廊下から足並みを揃えてこちらへ向かってくる彼らの足音が耳にした。


「おはようございます。全員が揃いました。順番に診察をお願いします」

「本日もよろしくお願いします。」

「中に入りなさい」

「お、あんちゃんか」

「おはようございます」

「先生と呼びなさい」

「はぁ。先生、元気?」

「この通り、相変わらずのあんちゃんですよ」

「へっ。そりゃいい。」

「喉を見ますので口を開けてください…奥が少し腫れてますね。咳は出ますか?」

「いや。痛くもない。別に薬もなくてもそのまま治るんじゃないか?」

「細菌が入っているかもしれないので、1種類だけ薬を出しておきます。あとうがいも毎日してください」

「まぁあんたが言うなら、言う事聞いておきますわ」

「きちんと最後まで飲み切ってくださいね。宜しいですよ」


「…次、中に入りなさい」

「あれからお腹の痛みはいかがですか?」

「おーかくまくか?の下にコブがあったヤツ取り除く手術をやってもらったら、だいぶ楽になった。先生、何で分かったんだ?」

「元々外科手術が専門だった。触れば基本的に分かる症状も判別できる」

「医者ってすげぇよな。おかげで飯も食えてるし」

「顔色もいいですね。3食しっかり食べて寝れていれば良いでしょう。また気になる事があったら教えてください」


「先生」

「はい。

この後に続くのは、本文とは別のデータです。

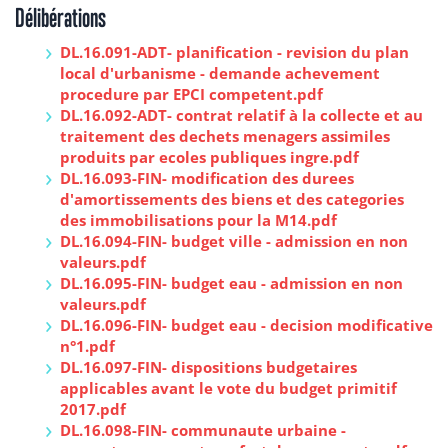
Délibérations
DL.16.091-ADT- planification - revision du plan
local d'urbanisme - demande achevement
procedure par EPCI competent.pdf
DL.16.092-ADT- contrat relatif à la collecte et au
traitement des dechets menagers assimiles
produits par ecoles publiques ingre.pdf
DL.16.093-FIN- modification des durees
d'amortissements des biens et des categories
des immobilisations pour la M14.pdf
DL.16.094-FIN- budget ville - admission en non
valeurs.pdf
DL.16.095-FIN- budget eau - admission en non
valeurs.pdf
DL.16.096-FIN- budget eau - decision modificative
n°1.pdf
DL.16.097-FIN- dispositions budgetaires
applicables avant le vote du budget primitif
2017.pdf
DL.16.098-FIN- communaute urbaine -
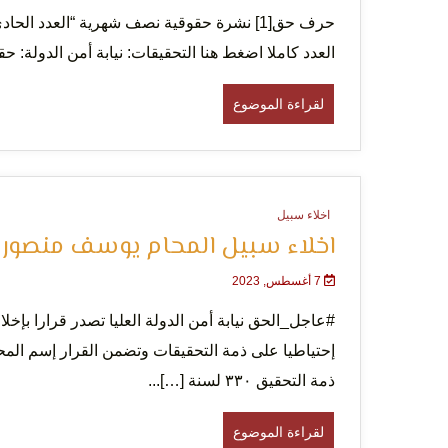
التعبي
العدد كاملا اضغط هنا التحقيقات: نيابة أمن الدولة: حقق
لقراءة الموضوع
اخلاء سبيل
الإنسا
اخلاء سبيل المحام يوسف منصور و قرابة 
7 أغسطس, 2023
#عاجل_الحق نيابة أمن الدولة العليا تصدر قرارا بإخلا
إحتياطيا على ذمة التحقيقات وتضمن القرار إسم ا
ذمة التحقيق ٣٣٠ لسنة […]...
لقراءة الموضوع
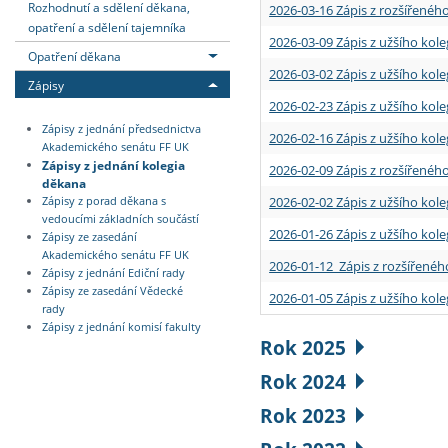
Rozhodnutí a sdělení děkana,
2026-03-16 Zápis z rozšířenéh
opatření a sdělení tajemníka
2026-03-09 Zápis z užšího kole
Opatření děkana
2026-03-02 Zápis z užšího kole
Zápisy
2026-02-23 Zápis z užšího kol
Zápisy z jednání předsednictva
2026-02-16 Zápis z užšího kole
Akademického senátu FF UK
Zápisy z jednání kolegia
2026-02-09 Zápis z rozšířeného
děkana
2026-02-02 Zápis z užšího kol
Zápisy z porad děkana s
vedoucími základních součástí
2026-01-26 Zápis z užšího kole
Zápisy ze zasedání
Akademického senátu FF UK
2026-01-12 Zápis z rozšířenéh
Zápisy z jednání Ediční rady
Zápisy ze zasedání Vědecké
2026-01-05 Zápis z užšího kole
rady
Zápisy z jednání komisí fakulty
Rok 2025
Rok 2024
Rok 2023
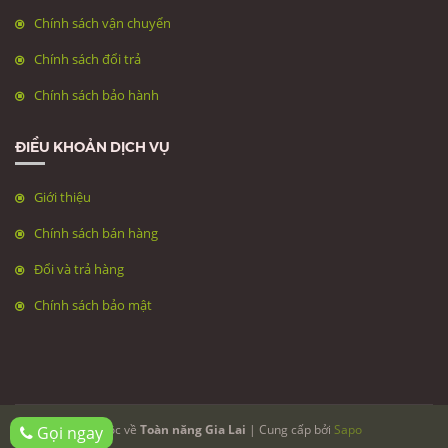
Chính sách vận chuyển
Chính sách đổi trả
Chính sách bảo hành
ĐIỀU KHOẢN DỊCH VỤ
Giới thiệu
Chính sách bán hàng
Đổi và trả hàng
Chính sách bảo mật
© Bản quyền thuộc về
Toàn năng Gia Lai
| Cung cấp bởi
Sapo
Gọi ngay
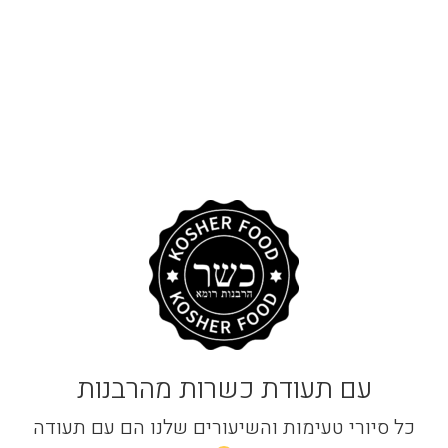
עם תעודת כשרות מהרבנות
כל סיורי טעימות והשיעורים שלנו הם עם תעודה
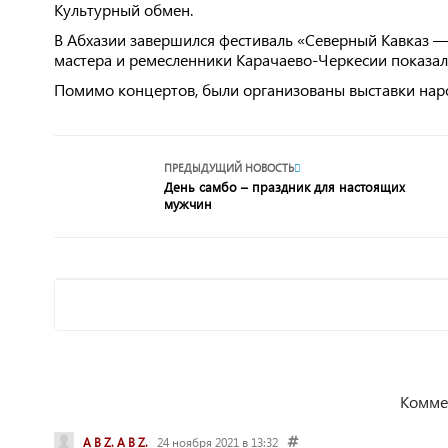
Культурный обмен.
В Абхазии завершился фестиваль «Северный Кавказ —
мастера и ремесленники Карачаево-Черкесии показал
Помимо концертов, были организованы выставки нар
ПРЕДЫДУЩИЙ НОВОСТЬ
День самбо – праздник для настоящих
мужчин
Комме
A B Z. A B Z.
24 ноября 2021 в 13:32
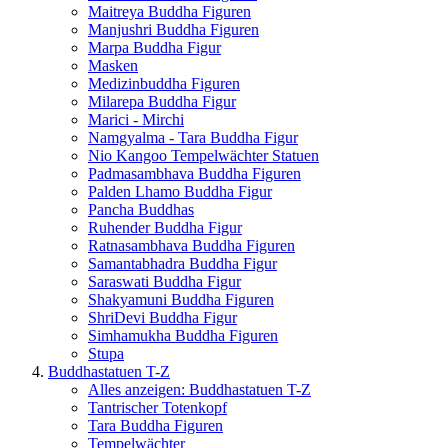
Maitreya Buddha Figuren
Manjushri Buddha Figuren
Marpa Buddha Figur
Masken
Medizinbuddha Figuren
Milarepa Buddha Figur
Marici - Mirchi
Namgyalma - Tara Buddha Figur
Nio Kangoo Tempelwächter Statuen
Padmasambhava Buddha Figuren
Palden Lhamo Buddha Figur
Pancha Buddhas
Ruhender Buddha Figur
Ratnasambhava Buddha Figuren
Samantabhadra Buddha Figur
Saraswati Buddha Figur
Shakyamuni Buddha Figuren
ShriDevi Buddha Figur
Simhamukha Buddha Figuren
Stupa
Buddhastatuen T-Z
Alles anzeigen: Buddhastatuen T-Z
Tantrischer Totenkopf
Tara Buddha Figuren
Tempelwächter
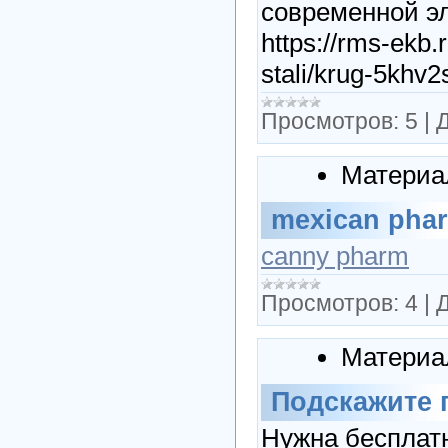
современной эл
https://rms-ekb.
stali/krug-5khv2
Просмотров:
5
|
Д
Материа
mexican pha
canny pharm
Просмотров:
4
|
Д
Материа
Подскажите 
Нужна бесплат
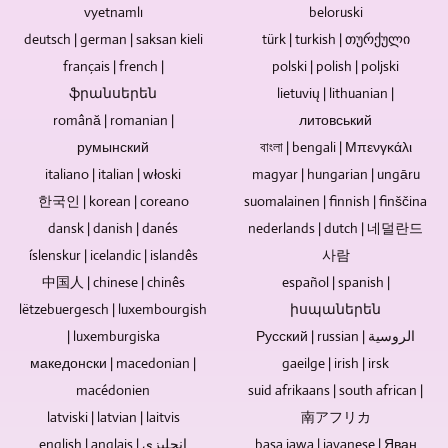
Blu-
dan
Tergantung
hampir
vyetnamlı
beloruski
ray,
diintegrasikan.
pada
semua
deutsch | german | saksan kieli
türk | turkish | თურქული
DVD,
Anda
apakah
topik.
français | french |
polski | polish | poljski
dan
juga
itu
CD
dapat
ֆրանսերեն
sebuah
lietuvių | lithuanian |
tidak
mengirimkan
acara
română | romanian |
литовський
mengandung
materi
dengan
румынский
বাংলা | bengali | Μπενγκάλι
komponen
gambar,
penonton,
italiano | italian | włoski
magyar | hungarian | ungāru
elektronik,
teks,
kamera
potensi
한국인 | korean | coreano
video,
suomalainen | finnish | finščina
yang
kerentanan
dan
dikendalikan
dansk | danish | danés
nederlands | dutch | 네덜란드
dan
audio
dari
íslenskur | icelandic | islandês
사람
penyebab
yang
jarak
中国人 | chinese | chinês
español | spanish |
hilangnya
ada.
jauh
lëtzebuergesch | luxembourgish
data
իսպաներեն
Jika,
juga
ini
misalnya,
dapat
| luxemburgiska
Русский | russian | الروسية
tidak
trek
digunakan
македонски | macedonian |
gaeilge | irish | irsk
ada.
audio
di
macédonien
suid afrikaans | south african |
Cakram
dari
sini.
latviski | latvian | laitvis
南アフリカ
Blu-
rekaman
Jika
ray,
konser
english | anglais | إنجليزي
basa jawa | javanese | Яван
wawancara,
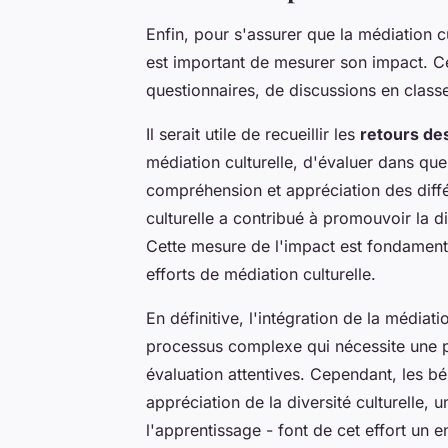
Enfin, pour s'assurer que la médiation cult
est important de mesurer son impact. Cel
questionnaires, de discussions en classe
Il serait utile de recueillir les
retours de
médiation culturelle, d'évaluer dans que
compréhension et appréciation des diffé
culturelle a contribué à promouvoir la di
Cette mesure de l'impact est fondamenta
efforts de médiation culturelle.
En définitive, l'intégration de la médiat
processus complexe qui nécessite une pl
évaluation attentives. Cependant, les b
appréciation de la diversité culturelle, 
l'apprentissage - font de cet effort un e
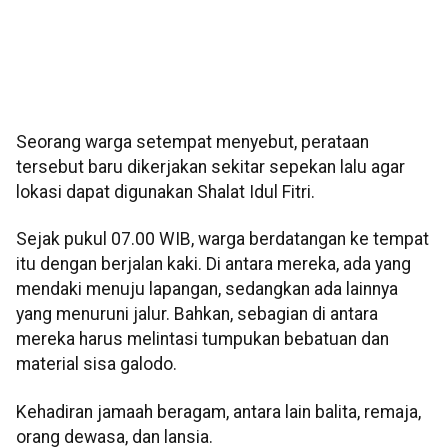
Seorang warga setempat menyebut, perataan
tersebut baru dikerjakan sekitar sepekan lalu agar
lokasi dapat digunakan Shalat Idul Fitri.
Sejak pukul 07.00 WIB, warga berdatangan ke tempat
itu dengan berjalan kaki. Di antara mereka, ada yang
mendaki menuju lapangan, sedangkan ada lainnya
yang menuruni jalur. Bahkan, sebagian di antara
mereka harus melintasi tumpukan bebatuan dan
material sisa galodo.
Kehadiran jamaah beragam, antara lain balita, remaja,
orang dewasa, dan lansia.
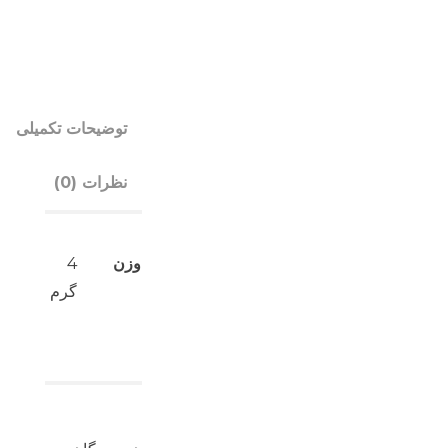
توضیحات تکمیلی
نظرات (0)
وزن
4
گرم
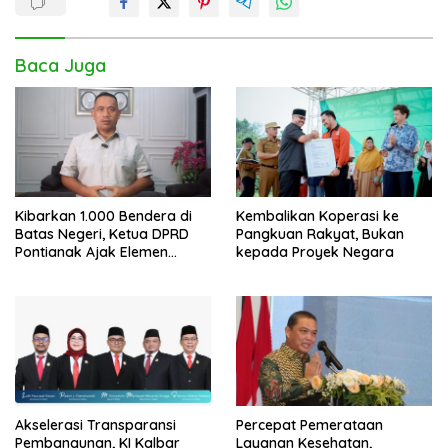
Baca Juga
Kibarkan 1.000 Bendera di
Kembalikan Koperasi ke
Batas Negeri, Ketua DPRD
Pangkuan Rakyat, Bukan
Pontianak Ajak Elemen
kepada Proyek Negara
Bangsa Sukseskan Ekspedisi
Merah Putih 2026
Akselerasi Transparansi
Percepat Pemerataan
Pembangunan, KI Kalbar
Layanan Kesehatan,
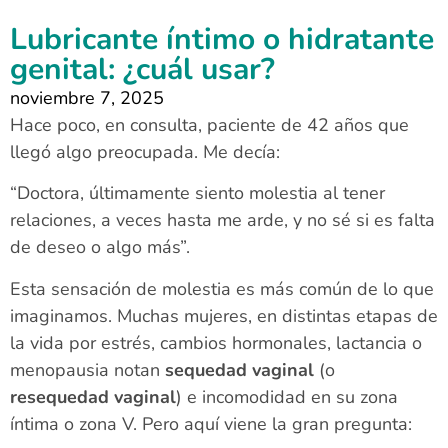
Lubricante íntimo o hidratante
genital: ¿cuál usar?
noviembre 7, 2025
Hace poco, en consulta, paciente de 42 años que
llegó algo preocupada. Me decía:
“Doctora, últimamente siento molestia al tener
relaciones, a veces hasta me arde, y no sé si es falta
de deseo o algo más”.
Esta sensación de molestia es más común de lo que
imaginamos. Muchas mujeres, en distintas etapas de
la vida por estrés, cambios hormonales, lactancia o
menopausia notan
sequedad vaginal
(o
resequedad vaginal
) e incomodidad en su zona
íntima o zona V. Pero aquí viene la gran pregunta:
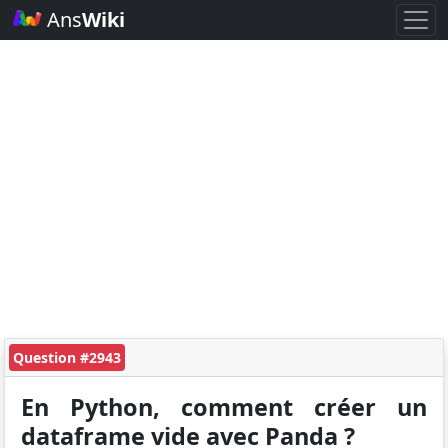
Ans
Wiki
Question #2943
En Python, comment créer un
dataframe vide avec Panda ?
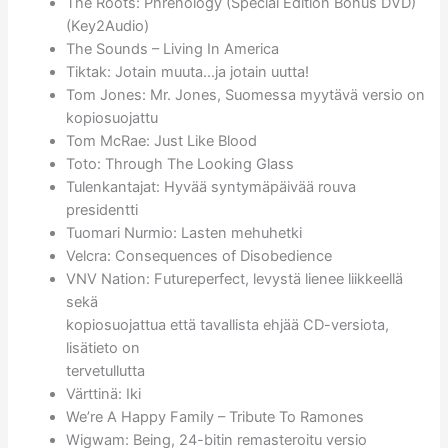
The Roots: Phrenology (Special Edition Bonus DVD)
(Key2Audio)
The Sounds – Living In America
Tiktak: Jotain muuta…ja jotain uutta!
Tom Jones: Mr. Jones, Suomessa myytävä versio on
kopiosuojattu
Tom McRae: Just Like Blood
Toto: Through The Looking Glass
Tulenkantajat: Hyvää syntymäpäivää rouva
presidentti
Tuomari Nurmio: Lasten mehuhetki
Velcra: Consequences of Disobedience
VNV Nation: Futureperfect, levystä lienee liikkeellä
sekä
kopiosuojattua että tavallista ehjää CD-versiota,
lisätieto on
tervetullutta
Värttinä: Iki
We’re A Happy Family – Tribute To Ramones
Wigwam: Being, 24-bitin remasteroitu versio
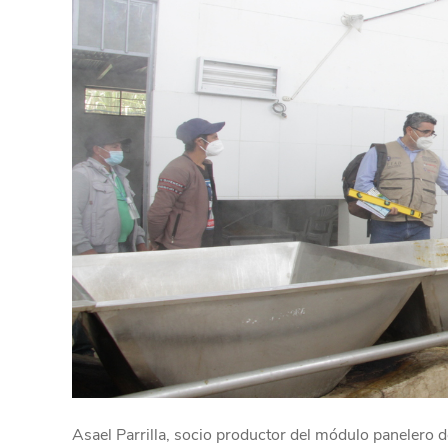
Asael Parrilla, socio productor del módulo panelero 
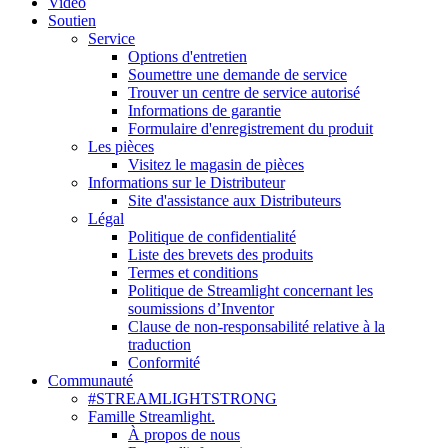
Vidéo
Soutien
Service
Options d'entretien
Soumettre une demande de service
Trouver un centre de service autorisé
Informations de garantie
Formulaire d'enregistrement du produit
Les pièces
Visitez le magasin de pièces
Informations sur le Distributeur
Site d'assistance aux Distributeurs
Légal
Politique de confidentialité
Liste des brevets des produits
Termes et conditions
Politique de Streamlight concernant les
soumissions d’Inventor
Clause de non-responsabilité relative à la
traduction
Conformité
Communauté
#STREAMLIGHTSTRONG
Famille Streamlight.
À propos de nous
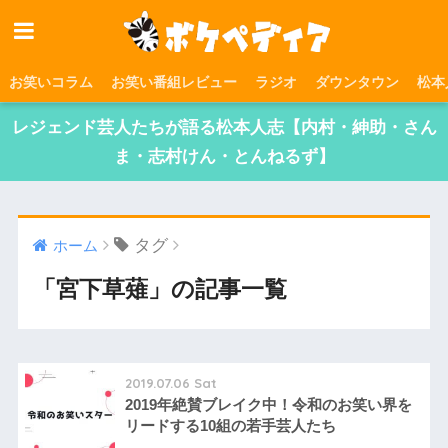
お笑いコラム
お笑い番組レビュー
ラジオ
ダウンタウン
松本
レジェンド芸人たちが語る松本人志【内村・紳助・さん
ま・志村けん・とんねるず】
タグ
ホーム
「宮下草薙」の記事一覧
2019.07.06 Sat
2019年絶賛ブレイク中！令和のお笑い界を
リードする10組の若手芸人たち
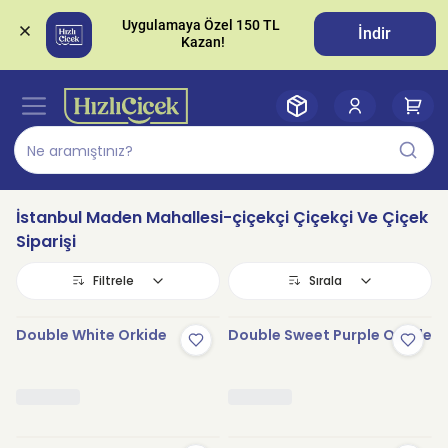
Uygulamaya Özel 150 TL 
İndir
İstanbul Maden Mahallesi-çiçekçi Çiçekçi Ve Çiçek
Siparişi
Filtrele
Sırala
Double White Orkide
Double Sweet Purple Orkide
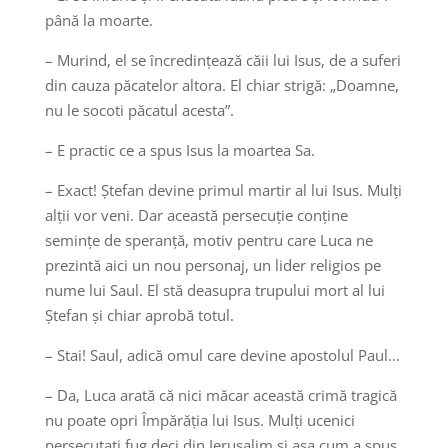
până la moarte.
– Murind, el se încredințează căii lui Isus, de a suferi
din cauza păcatelor altora. El chiar strigă: „Doamne,
nu le socoti păcatul acesta”.
– E practic ce a spus Isus la moartea Sa.
– Exact! Ștefan devine primul martir al lui Isus. Mulți
alții vor veni. Dar această persecuție conține
semințe de speranță, motiv pentru care Luca ne
prezintă aici un nou personaj, un lider religios pe
nume lui Saul. El stă deasupra trupului mort al lui
Ștefan și chiar aprobă totul.
– Stai! Saul, adică omul care devine apostolul Paul…
– Da, Luca arată că nici măcar această crimă tragică
nu poate opri Împărăția lui Isus. Mulți ucenici
persecutați fug deci din Ierusalim și așa cum a spus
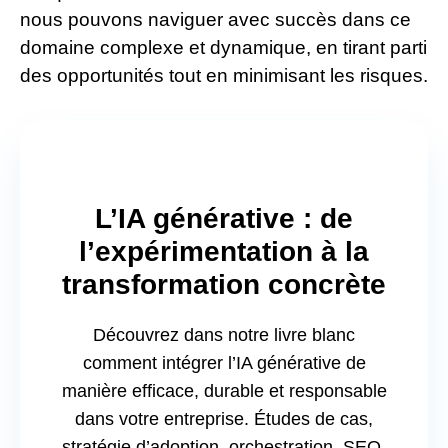
nous pouvons naviguer avec succès dans ce
domaine complexe et dynamique, en tirant parti
des opportunités tout en minimisant les risques.
L’IA générative : de
l’expérimentation à la
transformation concrète
Découvrez dans notre livre blanc
comment intégrer l’IA générative de
manière efficace, durable et responsable
dans votre entreprise. Études de cas,
stratégie d’adoption, orchestration, SEO,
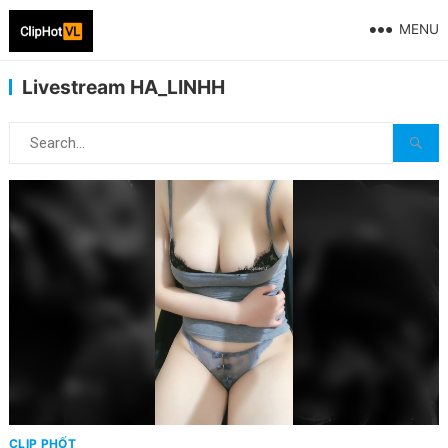
MENU
Livestream HA_LINHH
CLIP PHỐT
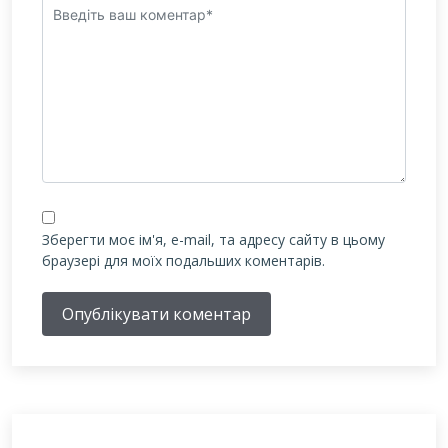
Зберегти моє ім'я, e-mail, та адресу сайту в цьому
браузері для моїх подальших коментарів.
Опублікувати коментар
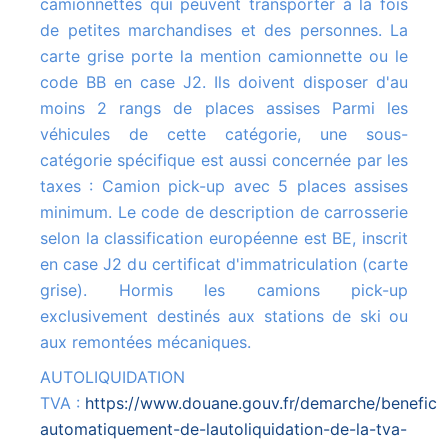
camionnettes qui peuvent transporter à la fois
de petites marchandises et des personnes. La
carte grise porte la mention camionnette ou le
code BB en case J2. Ils doivent disposer d'au
moins 2 rangs de places assises Parmi les
véhicules de cette catégorie, une sous-
catégorie spécifique est aussi concernée par les
taxes : Camion pick-up avec 5 places assises
minimum. Le code de description de carrosserie
selon la classification européenne est BE, inscrit
en case J2 du certificat d'immatriculation (carte
grise). Hormis les camions pick-up
exclusivement destinés aux stations de ski ou
aux remontées mécaniques.
AUTOLIQUIDATION
TVA :
https://www.douane.gouv.fr/demarche/beneficie
automatiquement-de-lautoliquidation-de-la-tva-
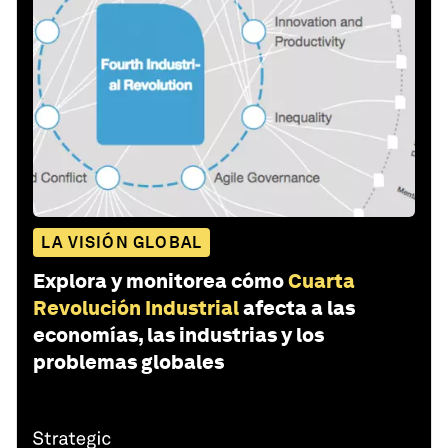
LA VISIÓN GLOBAL
Explora y monitorea cómo
Cuarta
Revolución Industrial
afecta a las
economías, las industrias y los
problemas globales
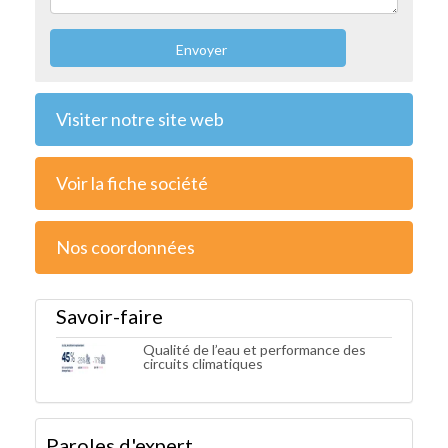
Envoyer
Visiter notre site web
Voir la fiche société
Nos coordonnées
Savoir-faire
Qualité de l’eau et performance des
circuits climatiques
Paroles d'expert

」

「ありがとう」

「…いえ。くれぐれも無茶はしないように」

「分かってるわ」

「次の方を呼んでください」


その日の診察は不思議なことに彼らは落ち着いて話を聞いてくれていた。


翌日、私は医大病院のある一室で教授に相談をしていた。


がん免疫療法の研究ですか?」

「はい。研修医の頃からずっと研究に携わりたいと考えてきてました。当院の研究者も新規で紹介できる見込みがある方は申し出ができると伺っています」

「臨床の方に何か問題でも?」

「矯正医官として出向してから、受刑者たちの感染症の予防に世の中にもっと関心をを持ってもらいたくて。早いうちに研究に廻りたいです。…申し出の書類です。目を通してください」

「とりあえずは見ておく。どうだ、矯正医官の任務は手応えありますか?」

「多くの受刑者が私達医師の存在を必要としています。すぐには難しいところもありますが、他の医療機関でも希望者があれば、彼らの現状を知っていただきたいです」


「綾瀬先生は彼らに特に何を望んでいますか?」


「守る意義を考えて欲しいです」

「守る?どういう意味で?」


「死罪を課せられたものにも犯罪に手を染める前には私達と同じように日常生活を送っていました。刑罰の比較より、まずは自身がどう最後まで生きていこうか振り返りが必要です。そこで医師が手助けできるところは、最低限援助できれば良いと望んでいます。どういう状況であれ…皆1人の人間に過ぎないんです。ありきたりな言葉ですが、僕の視点からは真意を込めて嘘のない思いが彼から教えられたところがあります」


「医官1人1人の視点は違えども、目指すところは同じ方向性がある。危険はつきものですが、貴方も最後まで真っ当してください」


教授室から出て、診察室に戻り、午後に予約している患者の診察に当たった。